### INFORMATION PROVIDED

----

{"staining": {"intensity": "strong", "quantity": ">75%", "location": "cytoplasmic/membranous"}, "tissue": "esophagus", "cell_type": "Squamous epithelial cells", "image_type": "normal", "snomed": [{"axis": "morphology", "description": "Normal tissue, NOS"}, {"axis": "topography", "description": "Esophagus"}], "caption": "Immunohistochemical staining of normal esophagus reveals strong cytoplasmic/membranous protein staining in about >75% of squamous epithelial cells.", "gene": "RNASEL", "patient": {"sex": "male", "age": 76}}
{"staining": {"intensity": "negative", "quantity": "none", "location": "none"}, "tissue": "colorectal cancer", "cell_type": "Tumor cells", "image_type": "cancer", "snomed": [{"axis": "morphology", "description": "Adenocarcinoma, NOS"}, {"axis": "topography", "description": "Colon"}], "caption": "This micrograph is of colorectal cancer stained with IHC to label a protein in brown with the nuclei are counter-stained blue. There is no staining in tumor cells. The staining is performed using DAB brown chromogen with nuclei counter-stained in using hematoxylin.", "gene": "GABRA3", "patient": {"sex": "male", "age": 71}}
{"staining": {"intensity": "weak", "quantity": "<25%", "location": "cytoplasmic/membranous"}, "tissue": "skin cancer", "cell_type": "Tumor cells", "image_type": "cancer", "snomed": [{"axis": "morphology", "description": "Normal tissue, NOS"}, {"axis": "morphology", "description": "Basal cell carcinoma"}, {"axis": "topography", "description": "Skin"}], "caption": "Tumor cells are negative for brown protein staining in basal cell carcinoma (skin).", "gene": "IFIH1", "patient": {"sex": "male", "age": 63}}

----

### REQUIRED WORK
When you reach the end of the data above, set it all down again unchanged.

### TASK SOLUTION
{"staining": {"intensity": "strong", "quantity": ">75%", "location": "cytoplasmic/membranous"}, "tissue": "esophagus", "cell_type": "Squamous epithelial cells", "image_type": "normal", "snomed": [{"axis": "morphology", "description": "Normal tissue, NOS"}, {"axis": "topography", "description": "Esophagus"}], "caption": "Immunohistochemical staining of normal esophagus reveals strong cytoplasmic/membranous protein staining in about >75% of squamous epithelial cells.", "gene": "RNASEL", "patient": {"sex": "male", "age": 76}}
{"staining": {"intensity": "negative", "quantity": "none", "location": "none"}, "tissue": "colorectal cancer", "cell_type": "Tumor cells", "image_type": "cancer", "snomed": [{"axis": "morphology", "description": "Adenocarcinoma, NOS"}, {"axis": "topography", "description": "Colon"}], "caption": "This micrograph is of colorectal cancer stained with IHC to label a protein in brown with the nuclei are counter-stained blue. There is no staining in tumor cells. The staining is performed using DAB brown chromogen with nuclei counter-stained in using hematoxylin.", "gene": "GABRA3", "patient": {"sex": "male", "age": 71}}
{"staining": {"intensity": "weak", "quantity": "<25%", "location": "cytoplasmic/membranous"}, "tissue": "skin cancer", "cell_type": "Tumor cells", "image_type": "cancer", "snomed": [{"axis": "morphology", "description": "Normal tissue, NOS"}, {"axis": "morphology", "description": "Basal cell carcinoma"}, {"axis": "topography", "description": "Skin"}], "caption": "Tumor cells are negative for brown protein staining in basal cell carcinoma (skin).", "gene": "IFIH1", "patient": {"sex": "male", "age": 63}}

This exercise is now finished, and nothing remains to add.